The State government seems to have made up its mind to offer the people of Tamil Nadu, a bonanza of sorts in every sense of the word, in the run-up to this year’s festive season. Starting with the disbursement of Pongal goodies in terms of provisions and cash of Rs 2,500 per ration cardholder, to the go-ahead given to conducting jallikattu, the state has now permitted theatres to operate with 100 per cent occupancy from January 13. This makes it the first state in India to do so.
The move has come on the back of actor Vijay approaching Chief Minister Edappadi K Palaniswami last month, and making a special request granting theatres the right to function with complete occupancy as opposed to the 50 pc occupancy that had set into motion the reopening of theatres in the State on November 10 last year. The Ilayathalapathy’s request seems to be timely as his upcoming release Master is slated to be one of the big-star openings during Pongal season. Other actors such as Silambarasan, whose new film Eeswaran is set for a Pongal release, had also batted for this complete reopening, along with theatre owners associations in Tamil Nadu, who had made a special representation for the same.
While the go-ahead might offer the promise of some respite to the thoroughly exhausted film industry, it is certainly worth pondering whether the decision was taken keeping the welfare of the public in mind. Both, members of the Opposition, as well as healthcare experts have slammed the move calling it a danger to people’s lives.
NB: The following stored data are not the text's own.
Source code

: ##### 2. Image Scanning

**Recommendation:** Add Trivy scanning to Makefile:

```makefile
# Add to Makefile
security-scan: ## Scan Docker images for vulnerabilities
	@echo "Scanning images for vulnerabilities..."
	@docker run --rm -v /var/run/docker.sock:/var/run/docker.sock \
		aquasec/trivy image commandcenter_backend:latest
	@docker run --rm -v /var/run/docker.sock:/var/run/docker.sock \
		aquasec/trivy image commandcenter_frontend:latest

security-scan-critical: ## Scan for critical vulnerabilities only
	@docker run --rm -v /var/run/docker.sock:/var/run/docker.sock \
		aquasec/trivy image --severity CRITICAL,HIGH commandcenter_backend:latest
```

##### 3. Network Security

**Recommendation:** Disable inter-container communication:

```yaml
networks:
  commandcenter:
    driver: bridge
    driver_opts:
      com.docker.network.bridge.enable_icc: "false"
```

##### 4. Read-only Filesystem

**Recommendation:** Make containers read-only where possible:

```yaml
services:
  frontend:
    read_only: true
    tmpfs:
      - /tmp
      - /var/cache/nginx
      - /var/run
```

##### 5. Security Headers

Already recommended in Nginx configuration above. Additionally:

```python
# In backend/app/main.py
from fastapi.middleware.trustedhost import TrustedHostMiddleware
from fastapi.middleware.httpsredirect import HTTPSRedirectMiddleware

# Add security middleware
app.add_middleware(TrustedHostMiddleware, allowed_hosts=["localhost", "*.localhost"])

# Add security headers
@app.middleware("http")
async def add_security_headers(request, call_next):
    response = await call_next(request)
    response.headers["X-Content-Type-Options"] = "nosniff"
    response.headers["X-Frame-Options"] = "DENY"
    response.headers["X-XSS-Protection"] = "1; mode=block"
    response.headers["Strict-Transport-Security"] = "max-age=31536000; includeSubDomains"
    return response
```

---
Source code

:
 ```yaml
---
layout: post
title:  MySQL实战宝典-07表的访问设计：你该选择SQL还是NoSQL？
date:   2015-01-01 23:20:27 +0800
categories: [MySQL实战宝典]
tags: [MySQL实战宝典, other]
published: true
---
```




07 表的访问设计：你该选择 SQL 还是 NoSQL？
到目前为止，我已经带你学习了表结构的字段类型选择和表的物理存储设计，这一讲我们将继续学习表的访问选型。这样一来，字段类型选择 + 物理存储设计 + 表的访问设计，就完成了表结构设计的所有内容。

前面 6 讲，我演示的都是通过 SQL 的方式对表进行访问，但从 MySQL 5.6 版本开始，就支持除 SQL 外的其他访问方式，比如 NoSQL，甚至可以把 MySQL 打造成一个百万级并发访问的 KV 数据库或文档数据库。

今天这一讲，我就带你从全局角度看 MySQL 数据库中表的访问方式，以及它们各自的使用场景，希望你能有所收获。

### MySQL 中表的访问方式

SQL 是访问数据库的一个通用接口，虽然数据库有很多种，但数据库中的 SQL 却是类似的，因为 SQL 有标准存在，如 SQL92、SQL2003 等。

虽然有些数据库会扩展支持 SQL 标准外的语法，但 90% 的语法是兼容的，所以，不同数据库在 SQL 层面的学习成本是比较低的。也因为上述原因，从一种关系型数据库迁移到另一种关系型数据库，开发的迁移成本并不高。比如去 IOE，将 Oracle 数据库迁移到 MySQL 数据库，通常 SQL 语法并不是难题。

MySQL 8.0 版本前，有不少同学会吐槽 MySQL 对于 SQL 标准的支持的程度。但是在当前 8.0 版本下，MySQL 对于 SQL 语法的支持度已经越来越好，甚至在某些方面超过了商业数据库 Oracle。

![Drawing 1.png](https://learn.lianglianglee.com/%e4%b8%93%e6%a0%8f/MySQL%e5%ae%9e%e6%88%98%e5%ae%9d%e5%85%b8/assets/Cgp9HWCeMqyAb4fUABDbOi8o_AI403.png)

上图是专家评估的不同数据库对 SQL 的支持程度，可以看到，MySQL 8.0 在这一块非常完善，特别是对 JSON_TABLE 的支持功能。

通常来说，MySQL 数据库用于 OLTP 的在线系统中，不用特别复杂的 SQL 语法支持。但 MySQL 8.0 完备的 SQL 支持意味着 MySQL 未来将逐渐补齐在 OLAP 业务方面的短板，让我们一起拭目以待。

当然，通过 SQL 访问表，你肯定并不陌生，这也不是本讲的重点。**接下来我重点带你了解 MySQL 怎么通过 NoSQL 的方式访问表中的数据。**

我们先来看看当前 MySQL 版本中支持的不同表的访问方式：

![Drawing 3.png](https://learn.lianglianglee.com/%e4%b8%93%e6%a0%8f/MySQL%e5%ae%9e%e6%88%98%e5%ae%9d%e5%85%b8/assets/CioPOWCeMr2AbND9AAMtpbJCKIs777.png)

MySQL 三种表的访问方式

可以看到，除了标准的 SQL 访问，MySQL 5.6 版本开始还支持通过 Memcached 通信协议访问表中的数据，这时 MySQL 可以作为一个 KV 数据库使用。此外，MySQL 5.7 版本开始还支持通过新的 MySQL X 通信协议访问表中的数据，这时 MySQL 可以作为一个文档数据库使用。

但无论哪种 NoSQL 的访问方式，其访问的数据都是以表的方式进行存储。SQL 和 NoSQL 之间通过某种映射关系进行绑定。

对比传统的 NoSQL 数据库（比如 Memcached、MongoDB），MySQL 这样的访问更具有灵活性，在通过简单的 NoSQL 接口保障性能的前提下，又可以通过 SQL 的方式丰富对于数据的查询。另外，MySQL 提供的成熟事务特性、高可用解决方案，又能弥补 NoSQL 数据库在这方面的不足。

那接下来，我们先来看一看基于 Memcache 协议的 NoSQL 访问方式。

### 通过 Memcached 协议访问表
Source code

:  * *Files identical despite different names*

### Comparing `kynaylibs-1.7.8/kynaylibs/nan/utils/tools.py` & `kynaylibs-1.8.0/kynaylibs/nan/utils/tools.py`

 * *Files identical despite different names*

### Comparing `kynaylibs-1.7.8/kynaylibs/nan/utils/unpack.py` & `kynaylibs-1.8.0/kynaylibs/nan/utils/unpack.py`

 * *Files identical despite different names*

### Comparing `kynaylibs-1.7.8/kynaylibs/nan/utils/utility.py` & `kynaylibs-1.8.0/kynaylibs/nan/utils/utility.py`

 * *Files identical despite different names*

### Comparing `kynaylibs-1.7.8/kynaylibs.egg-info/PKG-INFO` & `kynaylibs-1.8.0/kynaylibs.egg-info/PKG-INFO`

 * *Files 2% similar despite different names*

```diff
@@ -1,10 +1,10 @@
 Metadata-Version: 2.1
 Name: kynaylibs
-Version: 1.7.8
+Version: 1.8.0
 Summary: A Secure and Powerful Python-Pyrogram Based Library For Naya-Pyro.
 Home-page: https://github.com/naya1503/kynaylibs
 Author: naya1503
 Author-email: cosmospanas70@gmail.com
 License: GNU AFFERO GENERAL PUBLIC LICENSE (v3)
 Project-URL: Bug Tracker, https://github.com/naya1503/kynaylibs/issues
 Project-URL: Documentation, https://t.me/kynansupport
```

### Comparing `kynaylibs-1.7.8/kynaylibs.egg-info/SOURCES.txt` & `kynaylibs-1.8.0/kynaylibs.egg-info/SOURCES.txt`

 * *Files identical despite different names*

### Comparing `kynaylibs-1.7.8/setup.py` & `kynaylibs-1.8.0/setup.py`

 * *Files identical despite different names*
Fisheries Minister D Jayakumar had on Monday defended the government’s move and added that the call to restrict crowds at Marina during New Year’s celebrations was taken as the beach could attract as many as two lakh people. “However, theatres can house only a limited number of people,” the minister added. Quite an irony, considering the beach is still an open location.
Having dealt with the onslaught of the pandemic for the better part of a year now, several sectors had just begun limping back to normalcy, even as precautions were still the order of the day. To top it off, there is a new mutant strain of COVID-19 that was found in passengers who had returned from the UK, and the number of those affected by it, pan-India, has touched 58 on Tuesday. It’s amid these developments that in Chennai, super-spreader events have been tumbling out one after the other in places that witnessed pre-pandemic level human congregations.
It started with the IIT-Madras cluster where 200 individuals had been declared COVID-19 positive after students were found overcrowding the mess halls as well as sharing toilets. One might be forgiven for thinking that it was an inevitability waiting to happen, considering how short-changed educational institutions are usually when it comes to real estate spaces. But then, just this week, two well-known five-star properties in Chennai turned out to be super-spreaders with over 125 people testing positive. This is also the first instance nationally, of the luxury hospitality sector being affected by COVID infections.
Experts have pointed out that closed spaces with air-conditioning and zero social distancing are sitting ducks as far as the spread of the contagion is concerned. Add to this, the risk of festival crowds turning up at a cinema, and the subsequent queueing up of people at both ticket counters, refreshment stands, as well as restrooms, and it’s a sure-shot recipe for disaster.
While the government has already made its move, the ball is now in the public’s court. Cinema-buffs who have waited this long to tide over the corona crisis, will not mind waiting a little longer before heading back to the box office. If only the government and the film industry could be as patient.